There’s another problem with hypersonic cruise missiles. The number of explosives they can carry is limited. A U.S. Tomahawk missile can carry a warhead weighing just over 1,000 pounds. Most data I’ve seen on hypersonics indicates they carry warheads of a similar size. That can cause a lot of damage, but its ability to sink a large vessel is limited. A large number of cruise missiles would be needed to at least render a ship inoperative, and that would decrease the possibility of a surprise attack.

As currently configured, cruise missiles have a very high potential of entering a war at a nuclear level or of creating such uncertainty of the impact that it forces extreme measures. And in moving to that level, the initiator can’t assume they will be the winner.
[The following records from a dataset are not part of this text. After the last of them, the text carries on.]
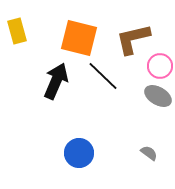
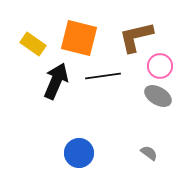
yellow rectangle: moved 16 px right, 13 px down; rotated 40 degrees counterclockwise
brown L-shape: moved 3 px right, 2 px up
black line: rotated 52 degrees counterclockwise
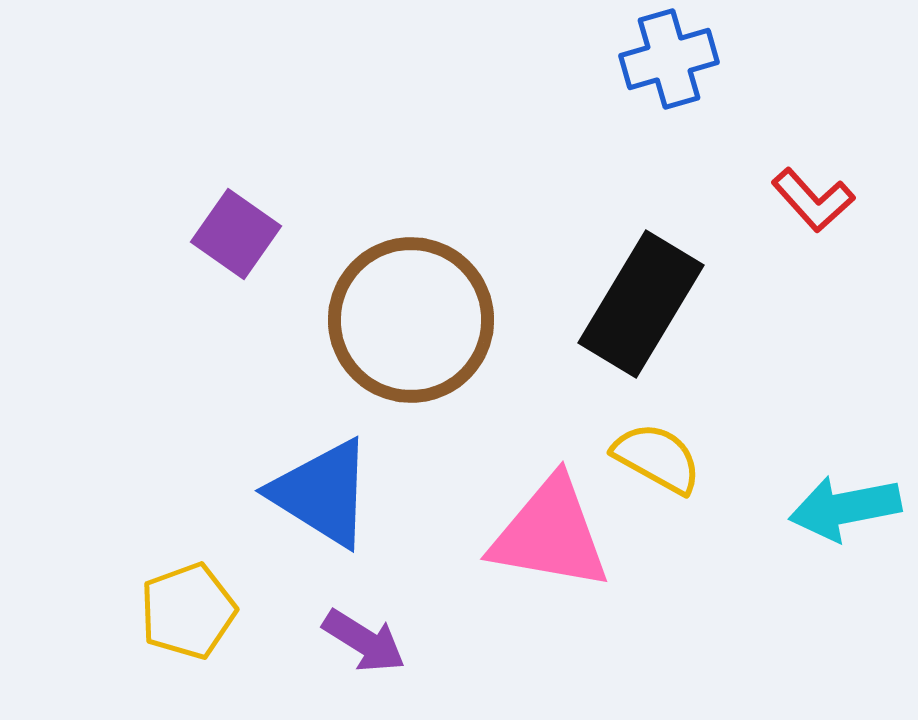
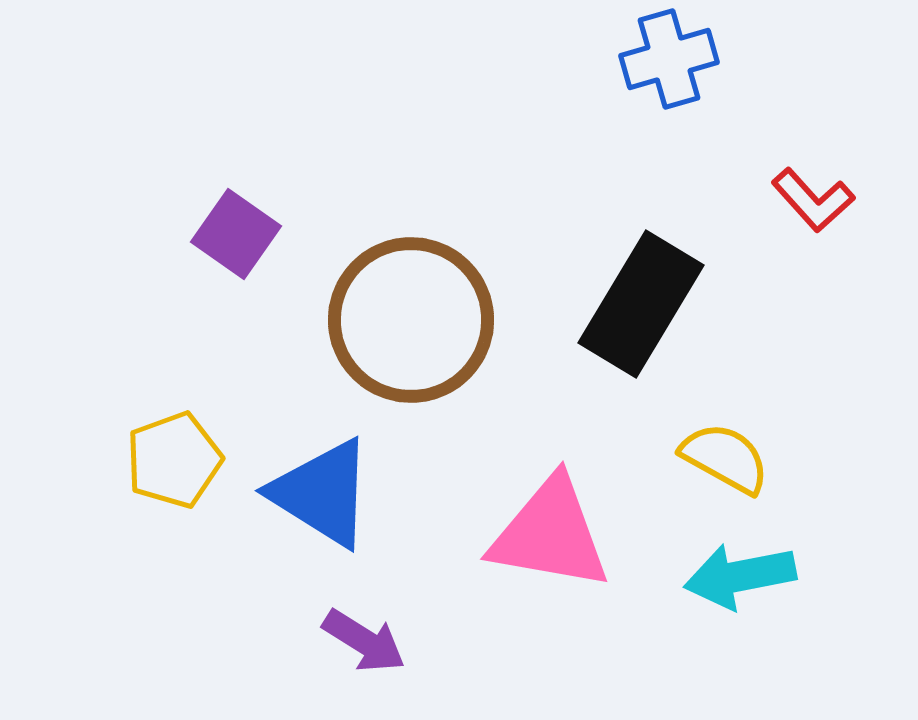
yellow semicircle: moved 68 px right
cyan arrow: moved 105 px left, 68 px down
yellow pentagon: moved 14 px left, 151 px up
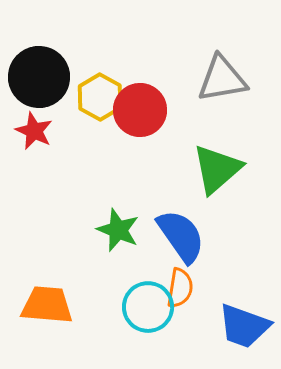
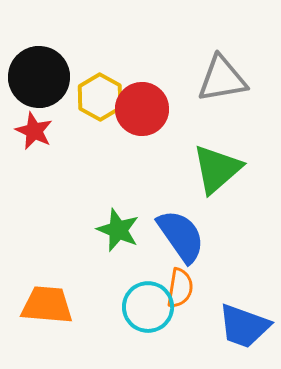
red circle: moved 2 px right, 1 px up
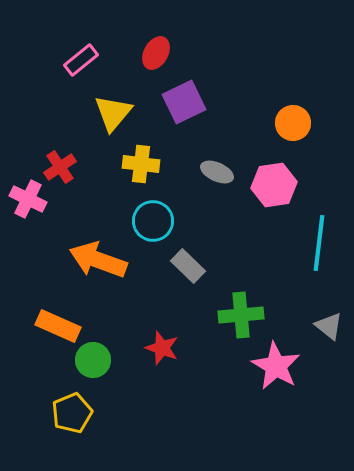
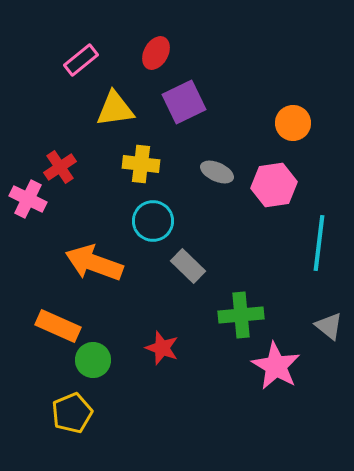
yellow triangle: moved 2 px right, 4 px up; rotated 42 degrees clockwise
orange arrow: moved 4 px left, 3 px down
In the 1990s, I saw cruise missiles as alternatives to deploying platforms like tanks and artillery thousands of miles away. As we saw in Operation Desert Storm or Operation Iraqi Freedom, it can take the U.S. six months to deploy in Eurasia, during which time an enemy could reshape the region. Sending 50-ton tanks 5,000 miles to hurl a projectile two miles away seemed to me irrational. Hypersonics would allow U.S. missiles to reach a target in the Eastern Hemisphere within 15 minutes; the U.S. could engage tactically within hours or days, rather than months, and avoid logistical problems.

There were many problems in the 1990s to overcome. There were no materials that could withstand the heat. There was no engine that could provide the speed and the range. The limited power of explosives made each mission of limited value. And the cost would be astronomical. But since then, I assume the U.S. has had a revolution in material science, perfected its scramjet capability, which drives a hypersonic missile, and developed a new generation of explosives. In my view, a U.S. capability of this sort would have reduced the threat of conflict. In the form that it has evolved, it has reduced the threat by increasing the consequence, continuing the trend that has been in place since World War I.